April 23, 2011 @ 3:39 am

>>"But the comments section of a blog is not the optimal medium for a syntax lesson."

I tend to agree with you on this, but experience tells me that non-generative readers easily get the feeling that generative linguists have a completely abstract, hard to get, theory that satisfies their theoretical needs but is far removed from the data. ("How on earth can you say that German is OV! Ich liebe dich!") I want to drive the point home that (i) the theory is not at all so abstract as people think (ii) is based on very basic data (iii) saying that German is VO is in fact further removed from the data.

In fact, you could hate Chomsky, you could detest generative syntax, and still completely agree with the basics of this analysis and the conclusion that German is OV. There are thousands of linguists in this position and there is nothing incoherent about it.

[(myl) FWIW, I agree completely.]
David Bloom said,

April 23, 2011 @ 10:19 am

@Olaf Koeneman
Personally I don't think German and Dutch are VO *or* OV, but as it were weakly polysynthetic, with the O incorporated inside the verb when it is not in the separate Vorfeld-word–I think the OV-VO typology just fails, whereas with the less conservative Germanic languages the situation is syntacticalized and the typology works.
Having said that, the O-particle-V order in kids' sentences does not look like something I would have expected. How is the V marked? Does it have a person-tense suffix (Zug ab fahrt! I hope not) or is it a pidginy infinitive (Zug abfahren!), or what?
Olaf Koeneman said,

April 23, 2011 @ 10:56 am

@David Bloom:

That will entail quite some incorporating, given the size objects can take and given that indirect objects will have to behave like direct objects (two arguments incorporating?) and given that intervening adverbs will have to join the incorporation circus. This entails that German is hyper-polysynthetic. It can do what any well known polysynthetic language can only dream of. I am sorry but there is no evidence that any of this happens.

Another thing to take into consideration: the verb can precede both object AND subject in main clauses. An OVS order is certainly not wearing the setting for the OV/VO parameter on its sleeve, as the subject intervenes. If we conclude from this that the object and the verb occur in a marked position, we admit that the verb can be in a marked position in a main clause. From there, it is only a small step to saying that the finite verb in a main clause always is, also in SVO orders. The only difference is that the subject rather than the object precedes the verb.

Anyway, if there is an alternative analysis of Dutch and German to the one I am defending here, please say why it is better. OV and a displacement rule to the left in main clauses gets you the whole paradigm. That is not trivial, that is a result. So even if I cannot convince you of the fact that German and Dutch are OV, I am not going to change my mind on this before I see something better.

>>"How is the V marked? Does it have a person-tense suffix (Zug ab fahrt! I hope not) or is it a pidginy infinitive (Zug abfahren!), or what?"

# Supplied information:
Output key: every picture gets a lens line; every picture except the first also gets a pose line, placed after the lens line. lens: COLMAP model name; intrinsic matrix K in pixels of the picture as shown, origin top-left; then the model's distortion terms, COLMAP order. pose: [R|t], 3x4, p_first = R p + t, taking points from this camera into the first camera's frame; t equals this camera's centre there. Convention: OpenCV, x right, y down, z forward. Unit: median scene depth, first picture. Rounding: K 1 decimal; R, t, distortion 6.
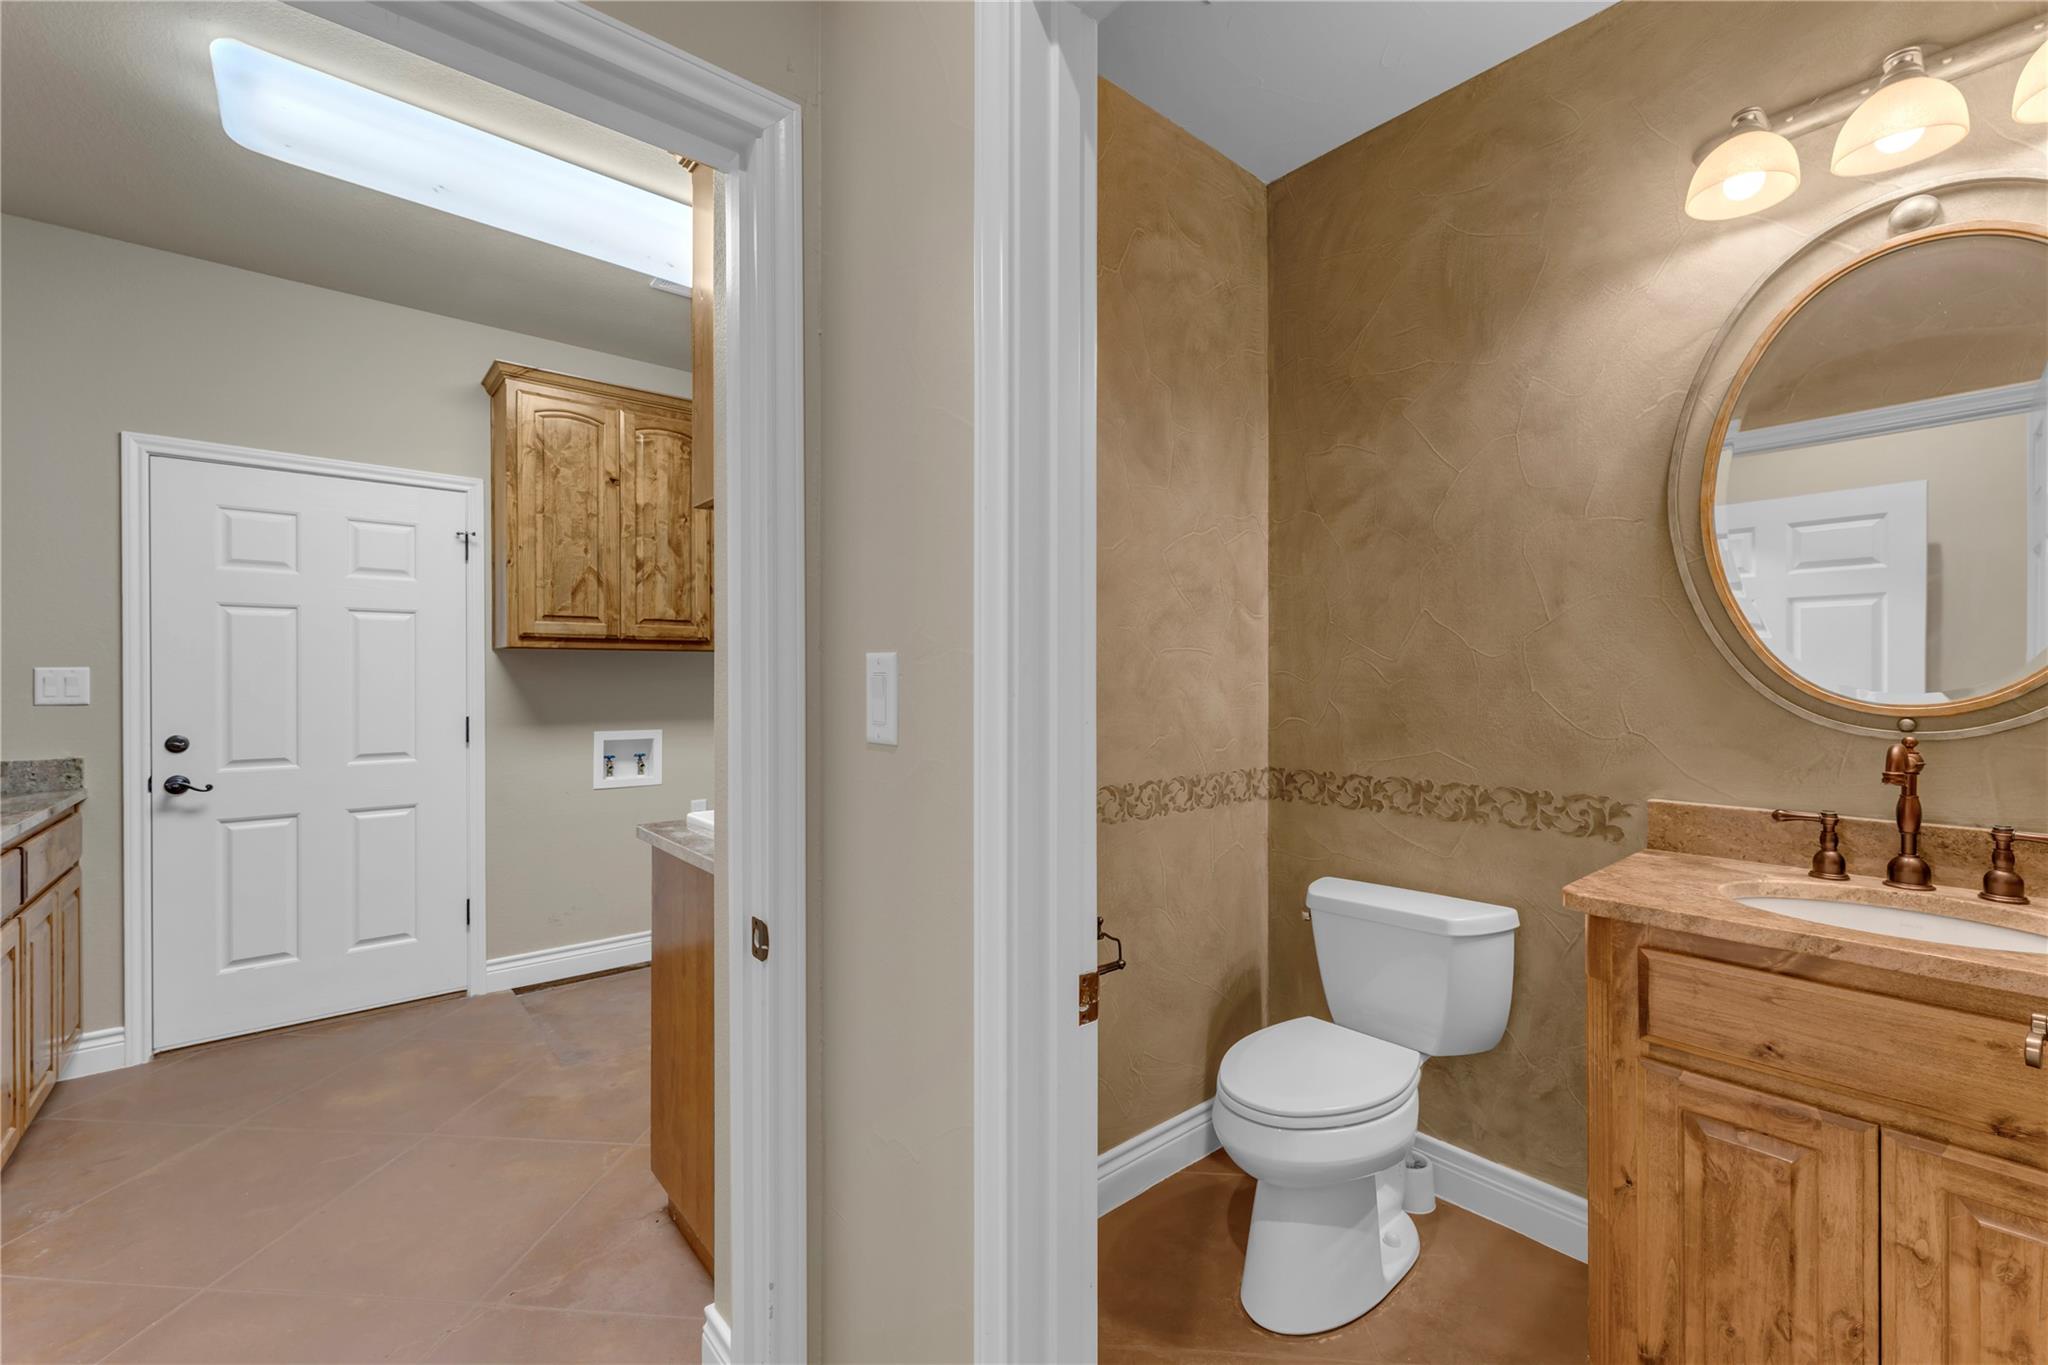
lens RADIAL K [[836.6, 0, 1002.7], [0, 836.6, 678.8], [0, 0, 1]] dist [-0.003937, -0.000594]
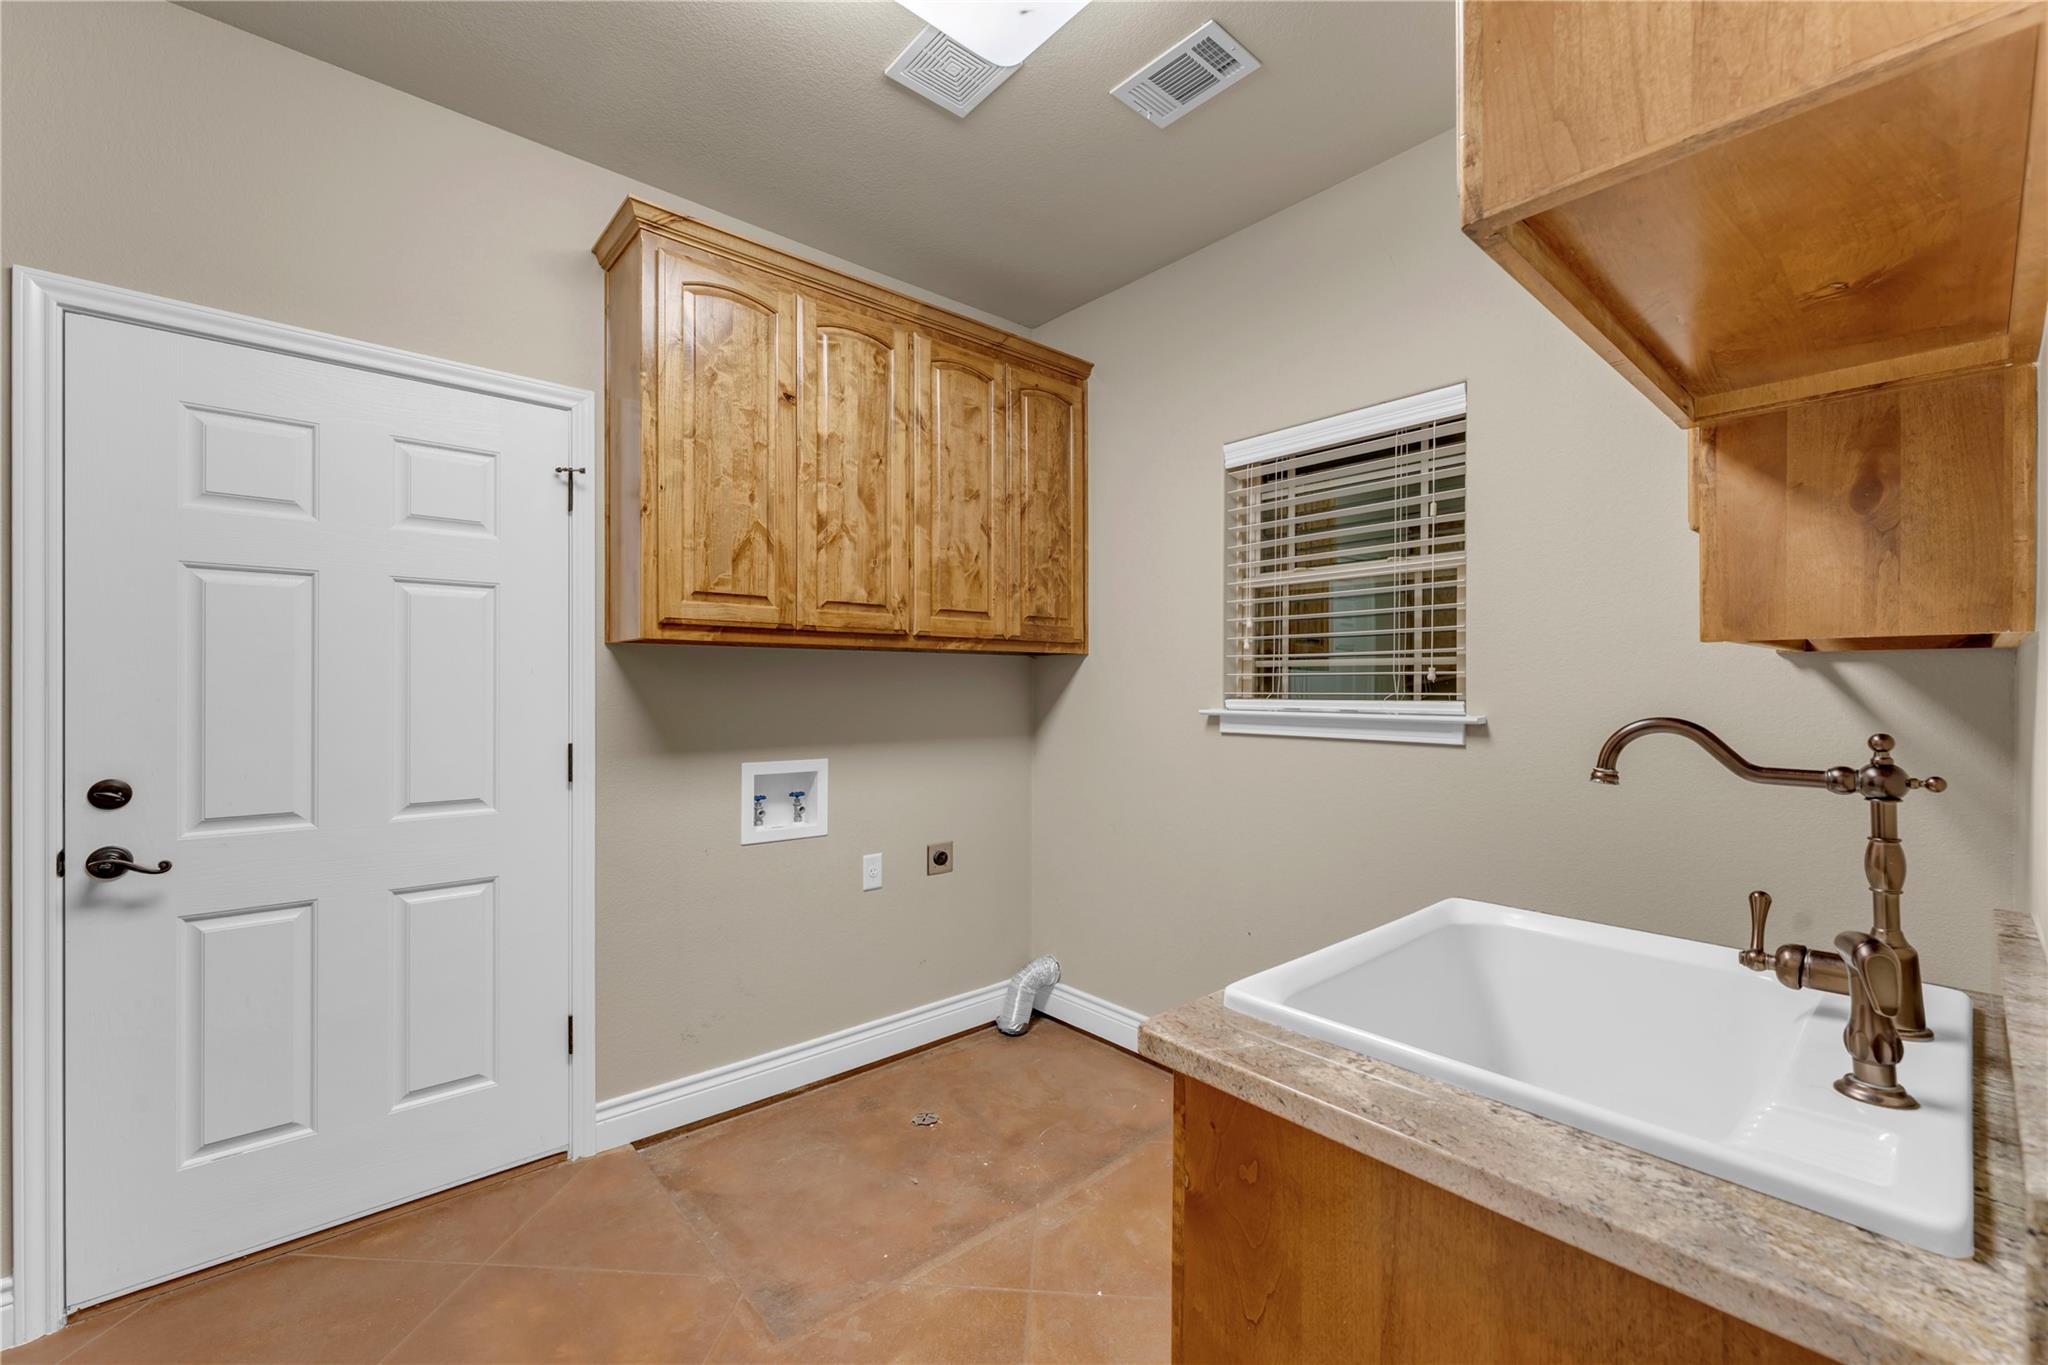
lens RADIAL K [[836.6, 0, 1045.7], [0, 836.6, 686.2], [0, 0, 1]] dist [-0.003937, -0.000594]
pose [[0.999461, 0.003490, 0.032652, -0.282866], [-0.003423, 0.999992, -0.002092, -0.000712], [-0.032659, 0.001979, 0.999465, 0.318075]]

# What to work on:
A - In the forum thread on German word order, which analysis does Olaf Koeneman say accounts for the whole paradigm?
B - Using the forum thread on German word order, explain why Olaf Koeneman rejects David Bloom's idea that the object is incorporated inside the verb.
C - Summarize the forum thread on German word order in two sentences.

# Answer list:
A - OV combined with a displacement rule to the left in main clauses.

B - The idea would demand a great deal of incorporation. Objects can be large, indirect objects would have to incorporate like direct ones, and intervening adverbs would have to join in too. That would make German hyper-polysynthetic, and Koeneman says there is no evidence that any of this happens.

C - Olaf Koeneman argues that German is OV, that this analysis rests on very basic data rather than abstract theory, and that OV plus a leftward displacement rule in main clauses explains the whole paradigm. David Bloom counters that German and Dutch are weakly polysynthetic, with the object incorporated into the verb, but Koeneman replies that this would require far more incorporation than any evidence supports.